Splenic infarcts usually occur when the disease is uncontrolled. Treatment is symptomatic, while attempts to lower the blood count are made. Splenectomy is not generally indicated.
Myelofibrosis causing significant cytopenias can be treated by splenectomy but this maneuver is frequently followed by increasing symptomatic hepatomegaly. Myelofibrosis is not a contraindication for allogeneic SCT and diminishes after successful SCT.
Chloromas often respond poorly to chemotherapy and are best treated with local radiotherapy.

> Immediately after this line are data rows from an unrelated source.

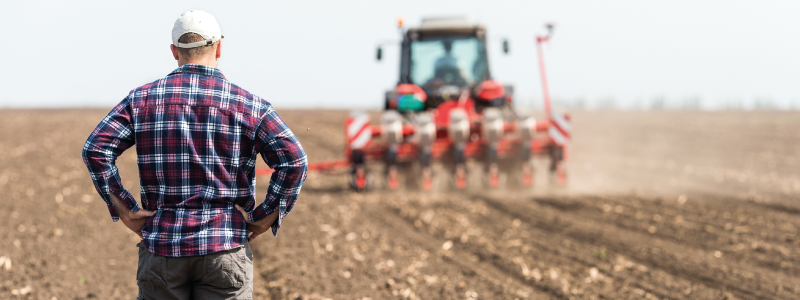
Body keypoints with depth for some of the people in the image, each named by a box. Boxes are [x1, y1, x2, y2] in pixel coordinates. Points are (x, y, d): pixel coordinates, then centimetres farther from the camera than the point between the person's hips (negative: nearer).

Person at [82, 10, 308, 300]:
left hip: (161, 244, 2)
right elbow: (294, 161, -8)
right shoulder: (248, 104, 1)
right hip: (225, 249, -1)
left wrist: (124, 211, 0)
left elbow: (95, 149, -4)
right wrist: (266, 217, -1)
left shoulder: (143, 99, 5)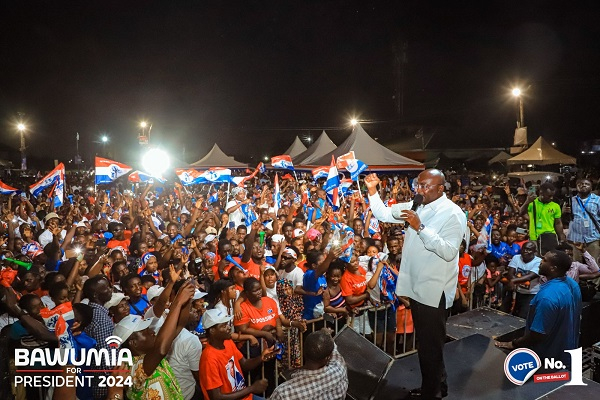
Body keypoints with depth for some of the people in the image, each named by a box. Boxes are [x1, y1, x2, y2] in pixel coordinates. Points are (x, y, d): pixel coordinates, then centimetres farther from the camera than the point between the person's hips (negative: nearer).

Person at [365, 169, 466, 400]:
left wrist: (420, 227, -30)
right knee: (425, 342, 21)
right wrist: (372, 191, -3)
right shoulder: (416, 206, 6)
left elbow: (449, 252, -26)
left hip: (434, 290, -8)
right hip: (416, 286, 8)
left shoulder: (453, 214, -16)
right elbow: (384, 214, 10)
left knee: (431, 345, 8)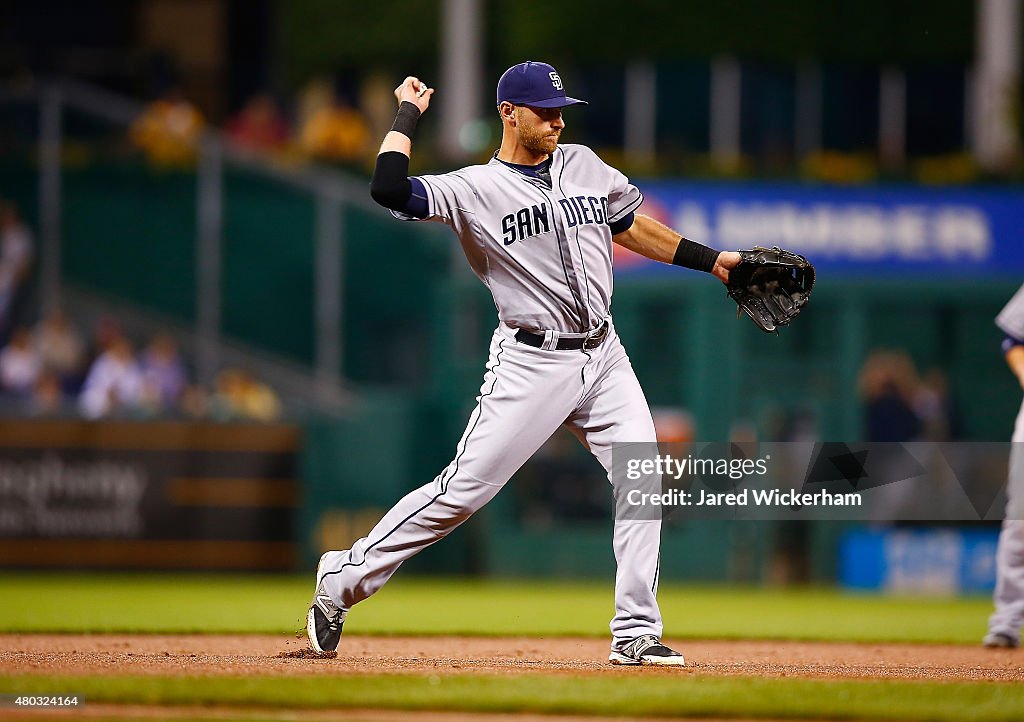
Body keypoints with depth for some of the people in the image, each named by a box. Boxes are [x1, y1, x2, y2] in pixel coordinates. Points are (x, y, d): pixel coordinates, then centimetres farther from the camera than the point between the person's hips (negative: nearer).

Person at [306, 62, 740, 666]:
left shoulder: (585, 166, 11)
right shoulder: (475, 189, -8)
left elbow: (631, 228, 25)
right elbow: (389, 189, -22)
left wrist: (712, 259, 22)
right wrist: (409, 115, -10)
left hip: (604, 355, 5)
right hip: (533, 363, -5)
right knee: (464, 491, -8)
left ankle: (636, 633, 0)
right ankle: (344, 579, 5)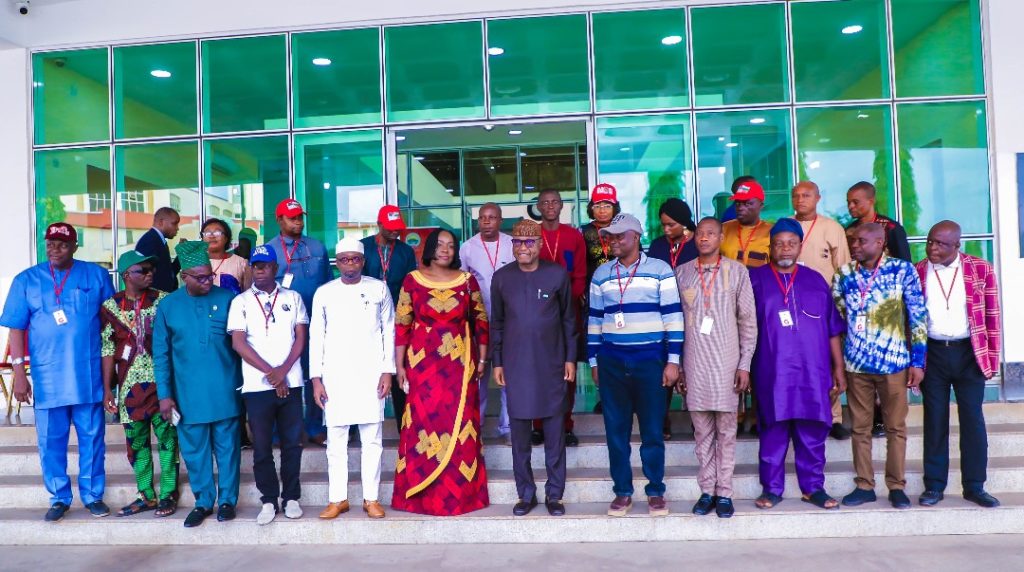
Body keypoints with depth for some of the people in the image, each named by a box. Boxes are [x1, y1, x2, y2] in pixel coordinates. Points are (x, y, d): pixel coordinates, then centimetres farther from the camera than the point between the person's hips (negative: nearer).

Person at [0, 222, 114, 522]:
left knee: (92, 438, 7)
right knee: (51, 442, 8)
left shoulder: (97, 275, 3)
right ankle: (59, 498, 22)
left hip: (88, 375, 0)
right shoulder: (27, 280, 4)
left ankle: (93, 495, 20)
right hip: (47, 378, 0)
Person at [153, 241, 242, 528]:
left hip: (224, 392, -1)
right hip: (188, 395, 1)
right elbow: (161, 354, 3)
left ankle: (227, 500, 22)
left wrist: (244, 382, 1)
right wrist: (164, 394, -1)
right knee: (194, 450, 10)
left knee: (227, 447, 8)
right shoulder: (168, 306, 1)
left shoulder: (227, 299, -3)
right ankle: (203, 501, 25)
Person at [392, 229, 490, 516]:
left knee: (460, 426, 4)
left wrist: (481, 360, 3)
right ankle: (421, 494, 14)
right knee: (423, 424, 2)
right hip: (423, 363, -1)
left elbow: (481, 322, 7)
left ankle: (461, 493, 16)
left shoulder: (467, 281, 4)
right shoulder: (412, 280, 0)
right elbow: (401, 325, 0)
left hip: (460, 364, 1)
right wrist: (399, 365, -2)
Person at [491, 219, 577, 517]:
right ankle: (526, 493, 19)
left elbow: (569, 319, 4)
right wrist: (497, 362, 5)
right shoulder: (501, 277, 2)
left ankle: (554, 493, 17)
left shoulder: (558, 274, -1)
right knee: (519, 430, 6)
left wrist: (571, 358, 2)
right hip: (515, 364, 1)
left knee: (554, 429, 5)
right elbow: (496, 323, 8)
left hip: (551, 363, -1)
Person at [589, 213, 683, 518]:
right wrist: (593, 360, 11)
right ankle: (622, 492, 17)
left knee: (652, 429, 4)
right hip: (611, 362, 3)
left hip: (650, 360, -3)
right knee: (616, 430, 7)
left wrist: (673, 360, -8)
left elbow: (673, 316, -3)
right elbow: (594, 319, 13)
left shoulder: (660, 270, -1)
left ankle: (656, 492, 17)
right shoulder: (601, 275, 9)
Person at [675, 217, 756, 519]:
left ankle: (724, 493, 12)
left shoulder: (737, 271, 2)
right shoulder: (681, 273, 7)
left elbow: (748, 321, 2)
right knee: (702, 430, 7)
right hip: (694, 364, 2)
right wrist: (676, 365, 5)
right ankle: (707, 491, 16)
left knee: (726, 430, 4)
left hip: (726, 363, -1)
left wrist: (745, 364, -3)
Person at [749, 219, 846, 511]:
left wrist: (838, 368, 10)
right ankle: (771, 488, 13)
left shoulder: (816, 281, 11)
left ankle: (813, 488, 18)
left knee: (813, 432, 6)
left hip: (813, 371, 2)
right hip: (772, 372, -2)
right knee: (773, 432, 2)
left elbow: (833, 329, 13)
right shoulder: (755, 279, 4)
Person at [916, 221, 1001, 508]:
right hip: (932, 353, 0)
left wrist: (992, 360, -1)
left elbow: (992, 317, 1)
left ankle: (974, 486, 18)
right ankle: (934, 485, 17)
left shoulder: (980, 269, -2)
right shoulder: (916, 273, -1)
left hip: (969, 353, 0)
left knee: (973, 420, 5)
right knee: (935, 421, 8)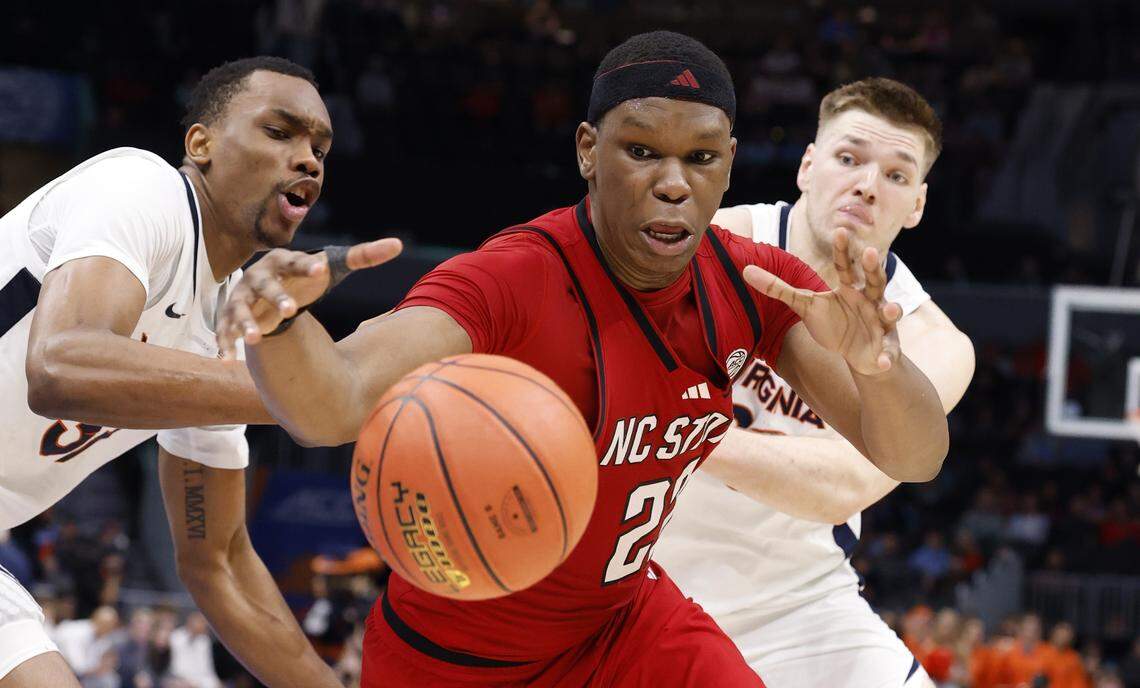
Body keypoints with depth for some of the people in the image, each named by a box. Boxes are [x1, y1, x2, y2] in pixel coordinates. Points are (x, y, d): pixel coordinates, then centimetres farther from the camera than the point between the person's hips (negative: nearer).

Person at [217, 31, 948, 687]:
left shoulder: (753, 284, -13)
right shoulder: (511, 284, -30)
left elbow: (915, 459, -17)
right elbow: (336, 405, -45)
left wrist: (877, 366, -41)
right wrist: (276, 323, -69)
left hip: (626, 622, 5)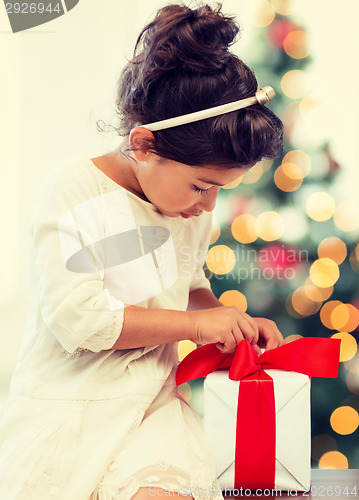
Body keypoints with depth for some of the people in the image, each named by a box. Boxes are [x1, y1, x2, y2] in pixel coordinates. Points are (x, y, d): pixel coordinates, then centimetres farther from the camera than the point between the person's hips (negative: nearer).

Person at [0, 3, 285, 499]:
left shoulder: (192, 208, 6)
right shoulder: (71, 190, -12)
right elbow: (76, 316, -19)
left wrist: (234, 323, 2)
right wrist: (196, 323, -15)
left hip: (153, 401, 3)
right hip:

Psychological Responses of Patients with CML
Psychological responses of patients with CML to their disease. Patients presenting with CML are often asymptomatic and may have difficulty accepting that they have a potentially lethal disease. Perhaps for this reason some will explore alternative treatments and attempt psychosomatic techniques to control their leukemia. The complexity of disease evolution and the dilemmas of treatment in CML make it essential to educate patients about their leukemia, in order to provide them an informed basis for making treatment decisions.
EVOLVING STANDARD OF CARE
Second-generation Tyrosine Kinase Inhibitors or Imatinib in Combination with Interferon-α as First-line Treatment
There is currently debate regarding whether CML patients diagnosed in CP should have dasatinib or nilotinib as first-line therapy rather than imatinib. Two recent trials8,9 have shown a more rapid achievement of therapeutic endpoints with upfront dasatinib or nilotinib compared with imatinib. However, survival benefit has not been demonstrated, and these second-generation TKIs are generally more costly than imatinib. In view of the shorter clinical experience with second-generation TKIs, their long-term side effects with prolonged therapy are also unknown. There are ongoing clinical trials accruing to address these questions. In favor of earlier switching to second-line treatment is a recent study which found that assessment of BCR-ABL1 transcript levels at 3 months is the only requirement for predicting outcome for patients treated with any TKI.33
Combination therapy of imatinib with IFN-α has been shown to achieve better molecular responses compared to imatinib alone in some recent clinical trials34-36 but not in others.37 Survival benefit has not been demonstrated in patients receiving combination therapy, who generally had more side effects than those on imatinib alone.
Third-Generation Tyrosine Kinase Inhibitors
BCR-ABL1 kinase domain mutations such as T315I which are highly resistant to imatinib, dasatinib, and nilotinib in many patients herald the onset of advanced phase CML. Ponatinib, a third-generation TKI with activity against T315I mutations, has shown very promising results in clinical trials, with a good balance of efficacy and acceptable side-effect profile compared to other emerging therapies for resistant CML.